Elu dimanche huitième président de la République française, Emmanuel Macron a suivi la trajectoire météorique d’un objet politique longtemps non identifié, à la fois pur produit du système mais «anti-système» revendiqué, conformiste et audacieux, «ni de droite, ni de gauche». Le voilà brutalement entré dans l’atmosphère pour sa première élection, à la tête d’un grand mouvement du centre et face à d’immenses chantiers.

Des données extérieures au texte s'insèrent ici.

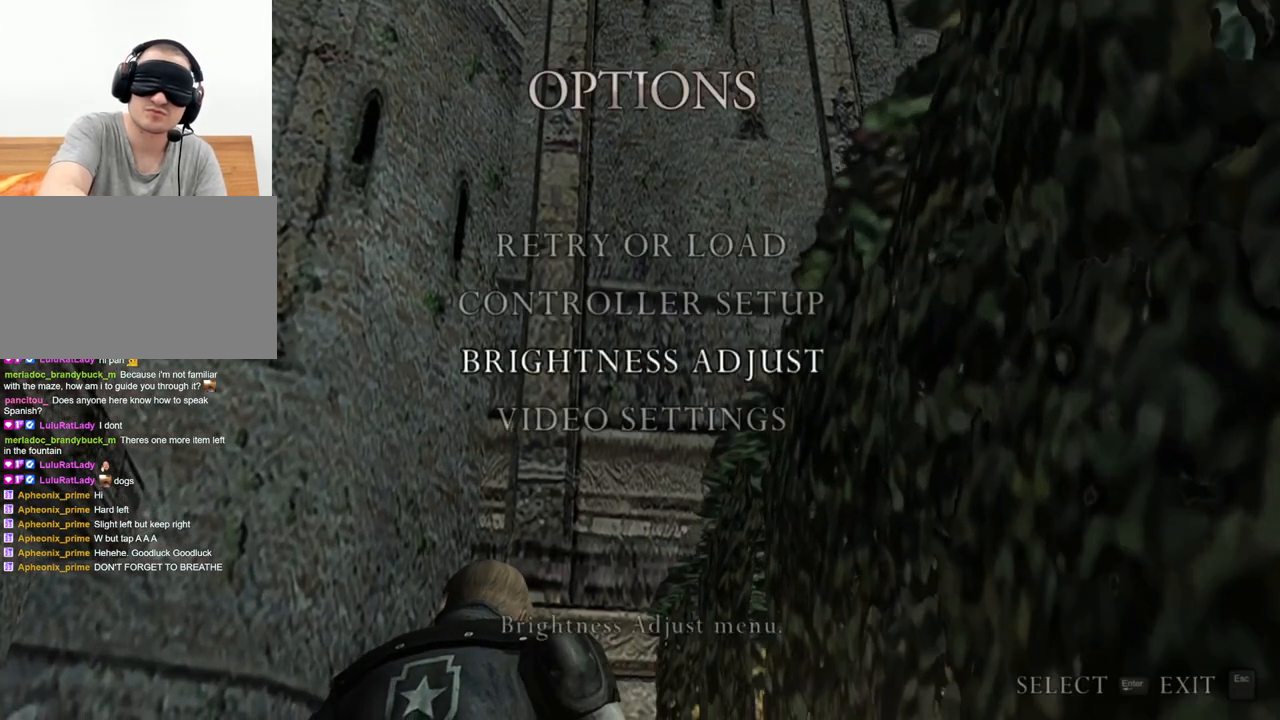
{"keys": [], "mouse": [], "events": [[133, "shift", "up"], [133, "w", "up"]]}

«Je pense qu’on ne se prépare jamais à cette fonction. On ne peut pas se représenter ce que c’est, en générosité, en violence», a admis cette semaine cet ancien banquier d’affaires chez Rothschild, inconnu du grand public il y a trois ans encore.

Education bourgeoise chez les jésuites à Amiens, nez dans les livres auprès de sa grand-mère directrice de collège, c’est un élève modèle mais aussi rebelle. Qu’il s’agisse de décider, seul, de se faire baptiser à l’âge de 12 ans, ou qu’il s’agisse de défier les conventions pour épouser Brigitte Trogneux, sa professeure de français au lycée, de 24 ans son aînée.

Avec Sciences-Po Paris, un diplôme de philosophie, l’ENA promotion Sedar-Senghor puis l’Inspection générale des finances, il a attiré l’oeil de ses premiers mentors politiques: Jacques Attali en 2007; puis François Hollande, qui le nomma secrétaire général adjoint de l’Elysée en 2012 et le propulsa à Bercy à l’été 2014.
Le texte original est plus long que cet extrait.